**Task to carry out**
Word for word, please restate each record and pass over the pictures.

**Records shown**
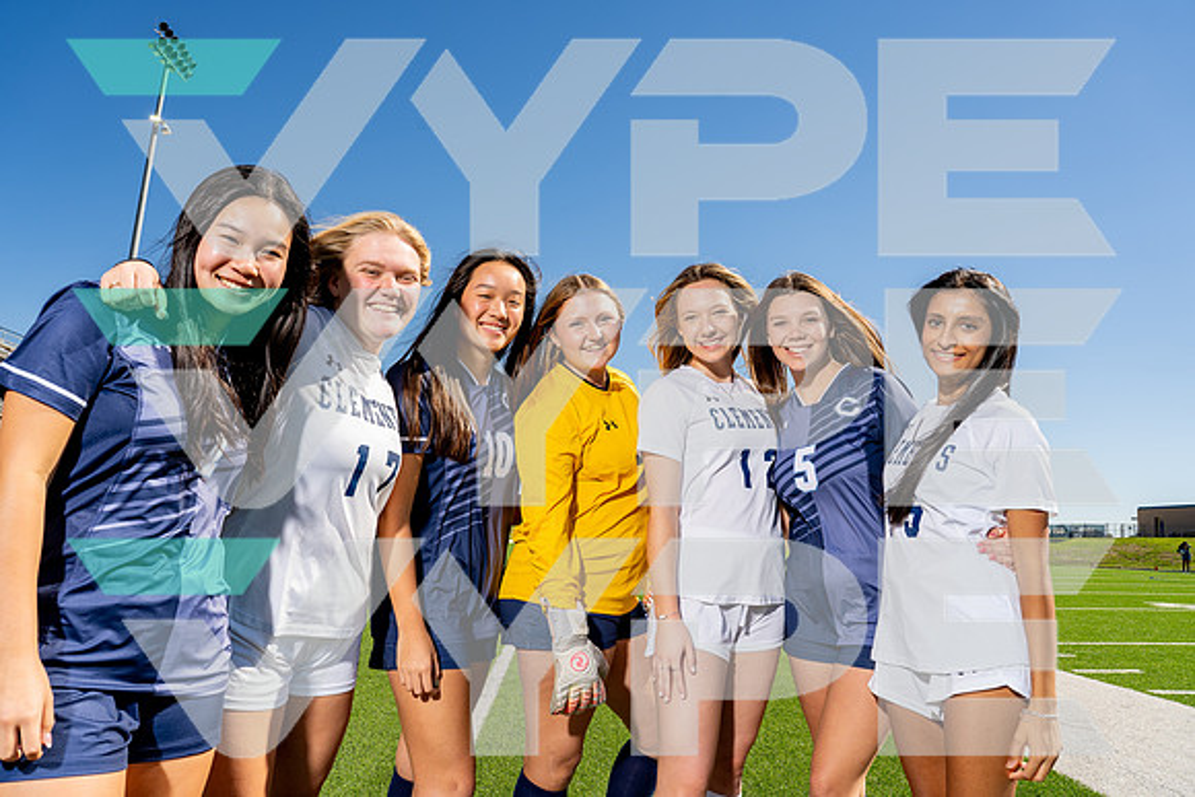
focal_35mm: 24
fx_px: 797
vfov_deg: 53.2
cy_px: 398
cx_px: 598
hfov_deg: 73.7
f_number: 8
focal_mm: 24
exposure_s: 1/250
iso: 100
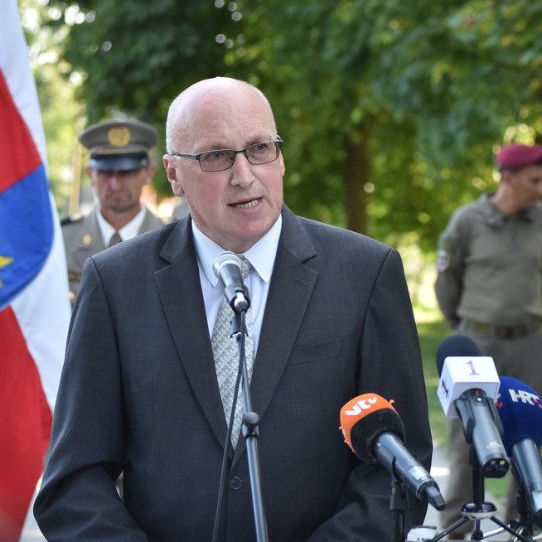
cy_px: 282
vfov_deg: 11.7
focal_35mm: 150
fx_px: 2651
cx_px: 300
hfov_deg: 11.7
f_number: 4
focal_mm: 75
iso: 800
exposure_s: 1/640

**Final answer**
focal_35mm: 24
fx_px: 797
vfov_deg: 53.2
cy_px: 398
cx_px: 598
hfov_deg: 73.7
f_number: 8
focal_mm: 24
exposure_s: 1/250
iso: 100
cy_px: 282
vfov_deg: 11.7
focal_35mm: 150
fx_px: 2651
cx_px: 300
hfov_deg: 11.7
f_number: 4
focal_mm: 75
iso: 800
exposure_s: 1/640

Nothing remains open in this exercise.